**EXERCISE BRIEF**
In the text on shared print storage, what share of the mass digitized book collection is currently backed up in one or more of the five large print storage collections examined?

**TEXT UNDER STUDY**

----

This is a picture of how the potential value of individual print storage collections has evolved in the past year, as the mass digitized corpus in Hathi has grown. Currently, about 75% of the mass digitized book collection is ‘backed up’ in one or more of the 5 large print storage collections that we have examined. I want to say a little bit about what’s causing this increase in shared print coverage, from just over 60% a year ago to almost 75% today. Much of the change is associated with the increasing visibility of individual storage repositories (institutional disclosure) and with the increasing visibility of holdings in those repositories.A few key observations: collectively, a small number of SP repositories provide substantial coverage of the mass digitized book collection. We don’t need many libraries to tuck away inventory to ‘back up’ the digitized resource – and it may be counterproductive to do so. If you had to pick a single surrogate print supplier, it would be LC, whose collections substantially duplicate the corpus of mass digitized books. But it is not obvious that LC can or should assume this role. Finally, and perhaps most importantly, the net increase in coverage that we have seen in the last 12 months is due in large part to the increasing visibility of storage holdings at these repositories. For example, the big bump we see in UC Regional Library Facilities holdings happened in October last year when the NRLF holdings in Richmond CA became visible under a distinctive library symbol in WorldCat. The visibility of ReCAP holdings increased when we enriched the holdings data (which are external to WorldCat) with OCLC numbers. I’m not sure what happened to increase the visibility of the LC holdings, but I’d guess it has to do with a batch process in WorldCat. I want to emphasize that without better and more comprehensive disclosure of storageholdings, it is very difficult to assess the carrying capacity of existing print preservation infrastructure.
As we look to the future, it is clear that the academic library environment as a whole is changing. Here I have plotted projections for the duplication of academic print collections in the HathiTrust Digital Library for a range of academic libraries in the state of Pennsylvania. The blue and violet lines at the top of the stack represent smaller academic institutions . We predict that 50% of their library holdings will be duplicated within the coming year. At research intensive institutions, that watershed moment will occur somewhat later. At the largest research libraries, it may take another year or two before redundant print inventory begins to look less like an asset and more like a liability. But this change is coming, and we need to plan for it.

----

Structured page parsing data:
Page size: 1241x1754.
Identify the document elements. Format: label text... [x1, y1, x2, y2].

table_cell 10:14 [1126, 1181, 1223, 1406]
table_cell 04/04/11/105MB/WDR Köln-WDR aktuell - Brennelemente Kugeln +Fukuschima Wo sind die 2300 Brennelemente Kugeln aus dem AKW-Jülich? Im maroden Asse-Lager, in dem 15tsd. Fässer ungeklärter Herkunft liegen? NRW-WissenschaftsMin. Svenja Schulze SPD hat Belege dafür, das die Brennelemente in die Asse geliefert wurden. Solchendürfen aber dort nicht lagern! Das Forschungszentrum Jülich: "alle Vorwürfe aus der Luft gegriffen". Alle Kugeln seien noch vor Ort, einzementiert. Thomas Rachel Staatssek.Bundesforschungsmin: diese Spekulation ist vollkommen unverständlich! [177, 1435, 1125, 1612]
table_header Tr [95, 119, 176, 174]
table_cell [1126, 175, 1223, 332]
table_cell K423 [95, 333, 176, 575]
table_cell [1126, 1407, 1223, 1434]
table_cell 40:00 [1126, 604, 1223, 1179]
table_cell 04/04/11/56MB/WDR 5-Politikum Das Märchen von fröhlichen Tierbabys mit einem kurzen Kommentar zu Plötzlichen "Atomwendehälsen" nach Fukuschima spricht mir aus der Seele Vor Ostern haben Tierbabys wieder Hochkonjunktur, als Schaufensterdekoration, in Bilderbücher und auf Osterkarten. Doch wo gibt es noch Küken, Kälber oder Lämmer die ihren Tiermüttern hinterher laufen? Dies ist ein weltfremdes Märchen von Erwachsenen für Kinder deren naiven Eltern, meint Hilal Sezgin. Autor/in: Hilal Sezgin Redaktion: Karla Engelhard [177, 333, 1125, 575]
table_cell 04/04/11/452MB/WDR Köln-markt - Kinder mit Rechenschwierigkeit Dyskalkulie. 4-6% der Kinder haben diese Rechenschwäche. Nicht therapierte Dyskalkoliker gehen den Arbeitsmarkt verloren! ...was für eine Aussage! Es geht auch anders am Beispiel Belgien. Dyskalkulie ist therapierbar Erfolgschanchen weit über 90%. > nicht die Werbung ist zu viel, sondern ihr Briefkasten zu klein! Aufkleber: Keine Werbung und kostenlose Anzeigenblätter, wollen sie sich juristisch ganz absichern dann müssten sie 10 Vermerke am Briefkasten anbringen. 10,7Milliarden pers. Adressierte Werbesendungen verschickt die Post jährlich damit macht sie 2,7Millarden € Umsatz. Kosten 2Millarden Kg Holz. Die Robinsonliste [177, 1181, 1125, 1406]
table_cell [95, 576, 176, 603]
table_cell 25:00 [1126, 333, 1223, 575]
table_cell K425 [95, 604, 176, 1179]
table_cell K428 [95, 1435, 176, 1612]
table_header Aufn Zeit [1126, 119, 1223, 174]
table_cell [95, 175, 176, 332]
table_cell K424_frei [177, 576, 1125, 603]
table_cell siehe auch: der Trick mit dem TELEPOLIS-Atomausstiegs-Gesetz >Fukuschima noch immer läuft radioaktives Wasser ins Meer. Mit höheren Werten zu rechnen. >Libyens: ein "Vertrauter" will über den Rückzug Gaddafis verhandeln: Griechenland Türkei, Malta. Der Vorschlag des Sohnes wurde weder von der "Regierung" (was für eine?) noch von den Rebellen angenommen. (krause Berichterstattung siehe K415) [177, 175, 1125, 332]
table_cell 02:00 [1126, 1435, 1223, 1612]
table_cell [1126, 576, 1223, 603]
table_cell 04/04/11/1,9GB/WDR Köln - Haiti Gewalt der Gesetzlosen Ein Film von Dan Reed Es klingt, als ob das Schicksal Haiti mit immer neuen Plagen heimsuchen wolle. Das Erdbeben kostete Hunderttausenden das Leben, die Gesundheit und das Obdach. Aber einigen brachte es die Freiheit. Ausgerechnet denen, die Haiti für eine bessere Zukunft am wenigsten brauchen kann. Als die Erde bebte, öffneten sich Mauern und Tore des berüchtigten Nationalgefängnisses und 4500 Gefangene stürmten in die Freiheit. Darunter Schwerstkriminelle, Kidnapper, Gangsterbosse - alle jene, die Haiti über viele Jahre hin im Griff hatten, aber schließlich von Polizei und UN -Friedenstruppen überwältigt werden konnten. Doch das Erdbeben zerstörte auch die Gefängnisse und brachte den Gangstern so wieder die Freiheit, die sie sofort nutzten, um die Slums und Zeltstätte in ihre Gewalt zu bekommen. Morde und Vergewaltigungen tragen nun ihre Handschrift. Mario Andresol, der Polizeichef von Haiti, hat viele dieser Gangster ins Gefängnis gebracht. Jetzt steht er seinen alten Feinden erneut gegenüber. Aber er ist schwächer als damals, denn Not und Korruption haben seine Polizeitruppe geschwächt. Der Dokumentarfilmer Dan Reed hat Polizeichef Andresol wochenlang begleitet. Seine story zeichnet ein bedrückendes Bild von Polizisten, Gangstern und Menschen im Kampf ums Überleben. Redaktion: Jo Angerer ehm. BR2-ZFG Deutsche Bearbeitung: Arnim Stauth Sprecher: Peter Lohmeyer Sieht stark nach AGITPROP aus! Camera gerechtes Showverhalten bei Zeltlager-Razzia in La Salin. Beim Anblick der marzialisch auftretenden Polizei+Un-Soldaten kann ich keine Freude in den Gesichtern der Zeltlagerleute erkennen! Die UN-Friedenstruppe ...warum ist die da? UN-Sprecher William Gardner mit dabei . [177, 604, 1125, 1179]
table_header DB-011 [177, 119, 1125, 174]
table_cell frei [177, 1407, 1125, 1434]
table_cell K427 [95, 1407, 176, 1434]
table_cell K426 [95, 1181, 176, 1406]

----

**ANSWER TO THIS PROBLEM**
About 75%.